» **What this task involves**
Hunt through the entries for the word "макаронные" and copy each line in which it appears.

» **Stored data**

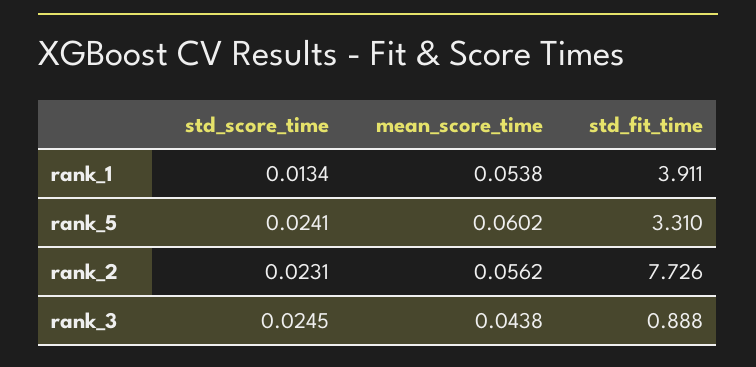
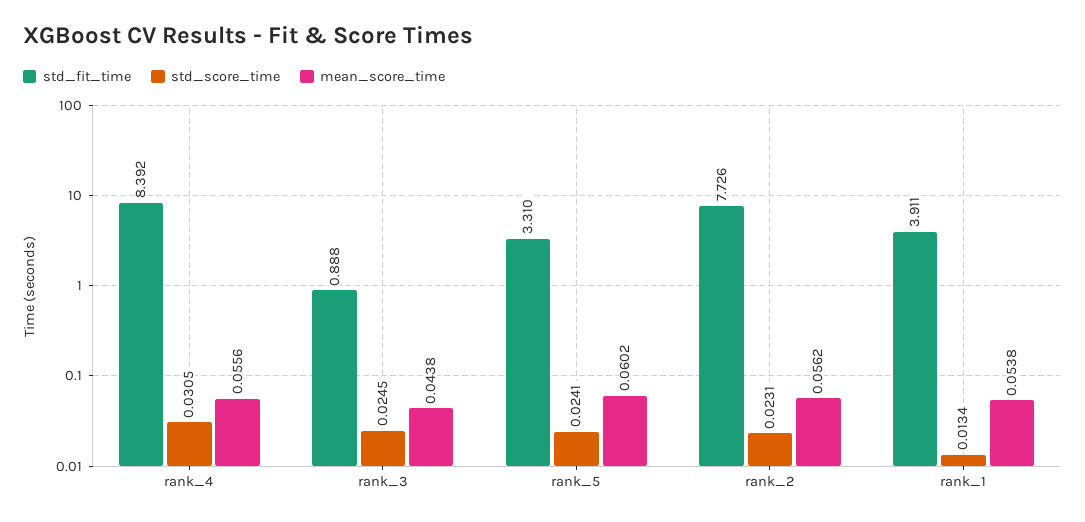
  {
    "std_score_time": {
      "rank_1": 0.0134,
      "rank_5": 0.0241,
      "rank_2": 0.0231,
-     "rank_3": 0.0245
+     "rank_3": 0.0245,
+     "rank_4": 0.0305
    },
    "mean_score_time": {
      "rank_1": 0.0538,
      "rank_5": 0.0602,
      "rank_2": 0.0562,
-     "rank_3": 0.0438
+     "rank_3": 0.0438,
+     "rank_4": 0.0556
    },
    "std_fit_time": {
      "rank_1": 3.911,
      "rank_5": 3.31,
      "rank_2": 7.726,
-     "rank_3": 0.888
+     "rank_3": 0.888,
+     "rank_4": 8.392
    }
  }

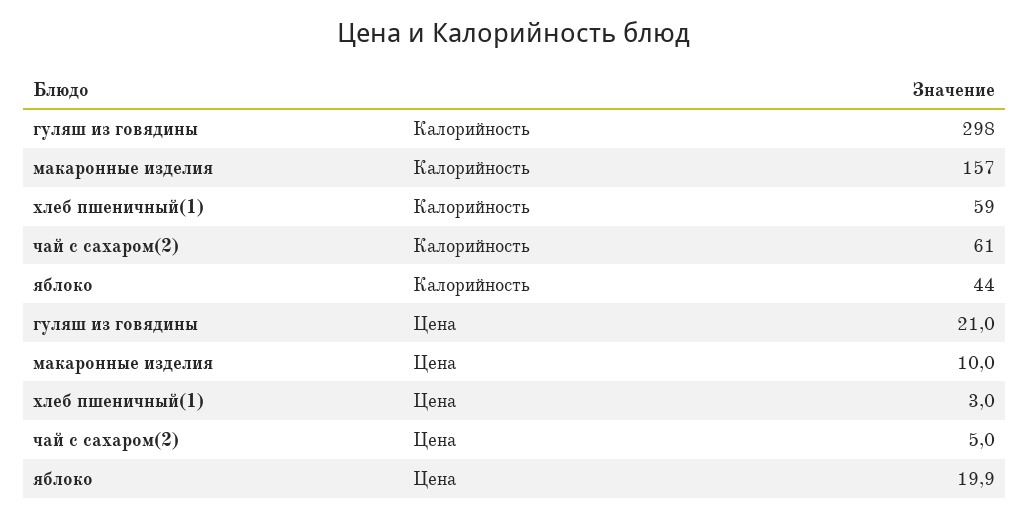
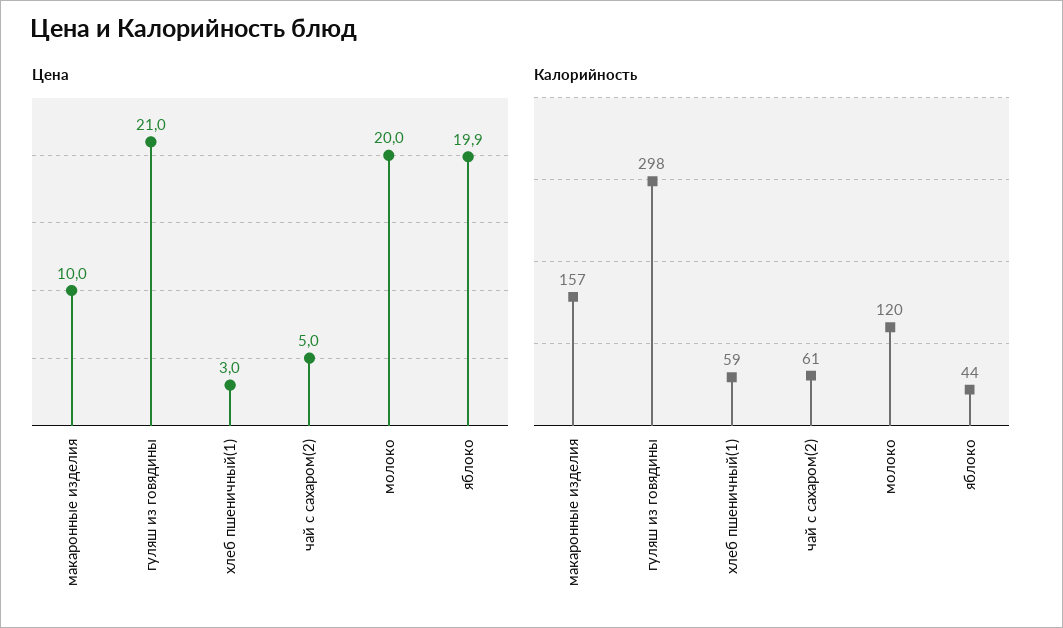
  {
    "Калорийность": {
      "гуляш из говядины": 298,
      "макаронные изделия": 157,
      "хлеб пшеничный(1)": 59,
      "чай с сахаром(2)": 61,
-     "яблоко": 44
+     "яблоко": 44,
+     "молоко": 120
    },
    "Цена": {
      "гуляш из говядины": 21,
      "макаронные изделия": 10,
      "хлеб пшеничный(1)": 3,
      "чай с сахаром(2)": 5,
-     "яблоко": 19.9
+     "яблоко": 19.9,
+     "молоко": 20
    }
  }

» **Finished exercise**
      "макаронные изделия": 157,
      "макаронные изделия": 10,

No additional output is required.